One-pot synthesis of enzyme@metal-organic material (MOM) biocomposites for enzyme biocatalysis

Metal-organic frameworks/materials (MOFs/MOMs) are advanced enzyme immobilization platforms that improve biocatalysis, materials science, and protein biophysics. A unique way to immobilize enzymes is co-crystallization/co-precipitation, which removes the limitation on enzyme/substrate size. Thus far, most enzyme@MOF composites rely on the use of non-sustainable chemicals and, in certain cases, heavy metals, which not only creates concerns regarding environmental conservation but also limits their applications in nutrition and biomedicine. Here, we show that a dimeric compound derived from lignin, 5,5 '-dehydrodivanillate (DDVA), co-precipitates with enzymes and low-toxicity metals, Ca2+ and Zn2+, and forms stable enzyme@Ca/Zn-MOM composites. We demonstrated this strategy on four enzymes with different isoelectric points (IEPs), molecular weights, and substrate sizes.
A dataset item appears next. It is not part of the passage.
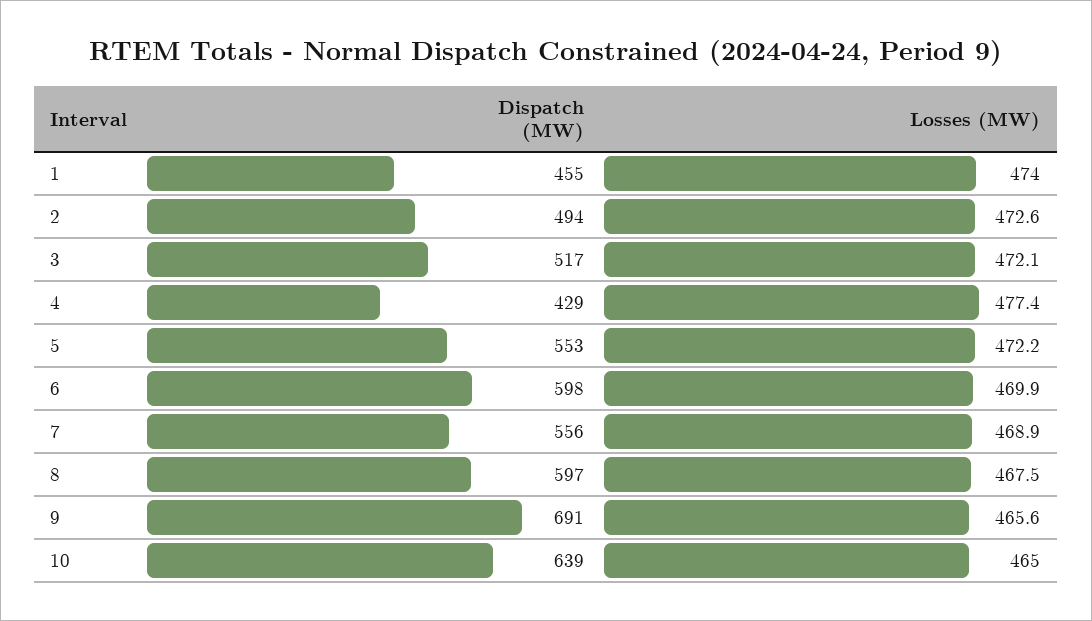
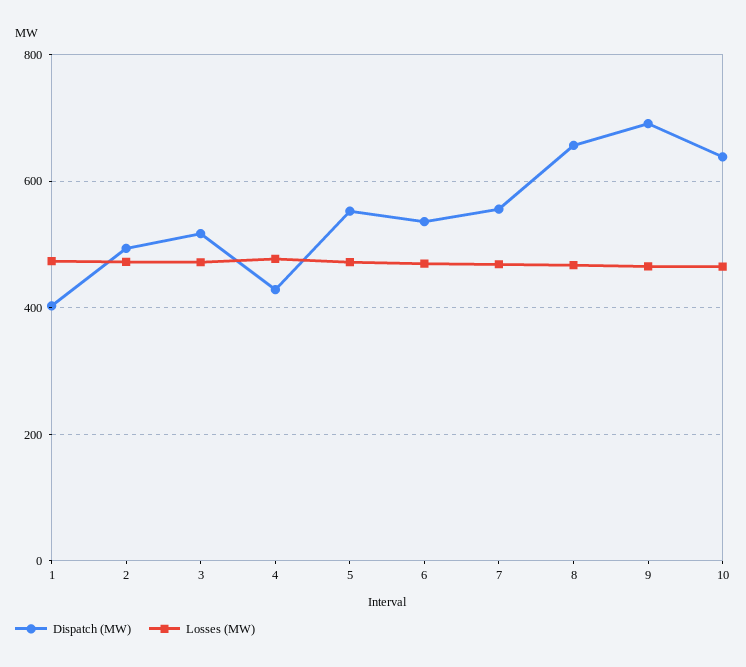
Dispatch (MW), 1: 455 -> 400
Dispatch (MW), 6: 598 -> 540
Dispatch (MW), 8: 597 -> 660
Furthermore, we found that all enzymes displayed slightly different but reasonable catalytic efficiencies upon immobilization in the Ca-DDVA and Zn-DDVA MOMs, as well as reasonable reusability in both composites. We then probed the structural basis of such differences using a representative enzyme and found enhanced restriction of enzymes in Zn-DDVA than in Ca-DDVA, which might have caused the activity difference. To the best of our knowledge, this is the first aqueous-phase, one-pot synthesis of a lignin-derived green enzyme@MOF/MOM platform that can host enzymes without any limitations on enzyme IEP, molecular weight, and substrate size. The different morphologies and crystallinities of the composites formed by Ca-DDVA and Zn-DDVA MOMs broaden their applications depending on the problem of interest. Our approach of enzyme immobilization not only improves the sustainability/reusability of almost all enzymes but also reduces/eliminates the use of non-sustainable resources. This synthesis method has a negligible environmental impact while the products are non-toxic to living things and the environment. The biocompatibility also makes it possible to carry out enzyme delivery/release for nutritional or biomedical applications via our green biocomposites.

Automated summary

This study presents a green enzyme@MOF/MOM platform derived from lignin, which allows for immobilization of enzymes without limitations on size or isoelectric point. The co-precipitation of DDVA and low-toxicity metals Ca2+ and Zn2+ results in stable enzyme composites, with Zn-DDVA MOMs showing higher enzyme restriction than Ca-DDVA MOMs. The synthesis method has minimal environmental impact, non-toxic products, and potential applications in enzyme delivery for nutrition or biomedical purposes.